In liberal democracies, governmental power is usually subject to independent judicial control based on charters of fundamental rights and a strict assessment of proportionality. In authoritarian regimes, however, we find a widespread deference of courts to other governmental branches. Constitutional rights do not provide adequate protection.
So, what needs to be done? Western governments will, of course, not refrain from addressing legitimate security concerns just because their ideas could be appropriated elsewhere in seriously aggravated forms. Therefore, they should focus on rationalizing their communication and regain control over global security discourses. To this end, four aspects appear particularly important:
First, threat levels must be described adequately and realistically. All forms of alarmism should be prevented. For instance, it is not helpful if EU directives seriously speak of money laundering and financing of terrorism as threats to the entire internal market and the internal security of the Union. This is simply inadequate and unrealistic.
Second, democratic governments must emphasize clearly that their countermeasures against foreign interference are primarily directed against meddling by authoritarian regimes. Thus, the protection against foreign interference is essentially the protection of democracy, rather than a matter of national security.
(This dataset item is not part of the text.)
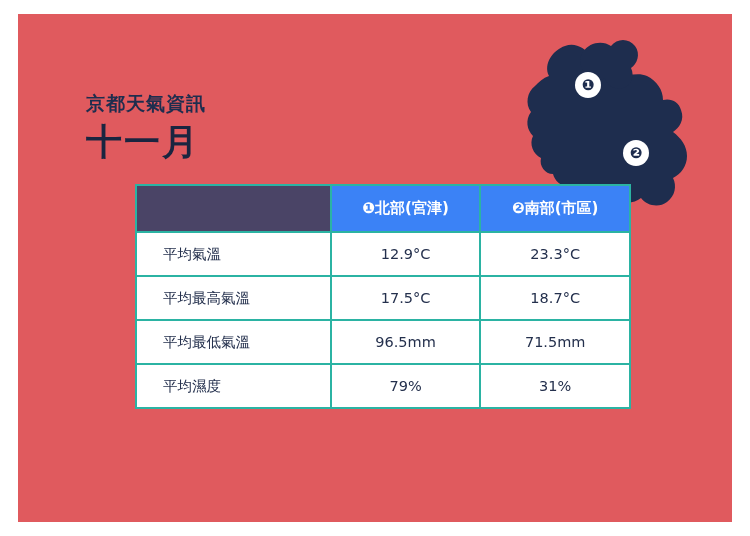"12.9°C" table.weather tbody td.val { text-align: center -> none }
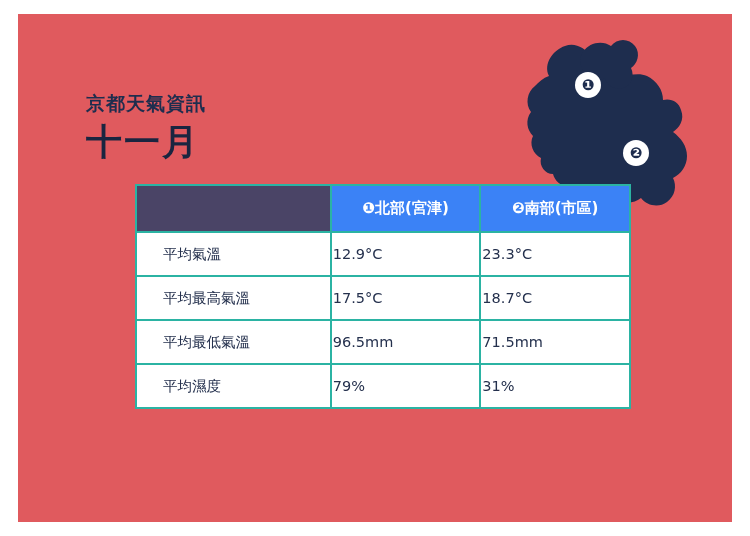"平均最高氣溫" tr { html: <tr> <td>平均最高氣溫</td> <td>17.5°C</td> <td>18.7°C</td> </tr> -> none }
Third, government communications must proactively highlight the risks of abuse and the necessity of careful application, as well as strict interpretation. Democratic governments must demonstrate their awareness of having to deal with highly delicate matters that require proper judicial oversight based on individual rights and proportionality.
And fourth, democratic governments must unequivocally disassociate themselves from abusive measures adopted elsewhere and condemn disproportionate restrictions of individual rights, particularly by means of criminal law. It should be made clear that shared global security interests do not absolve nations from their international human rights obligations.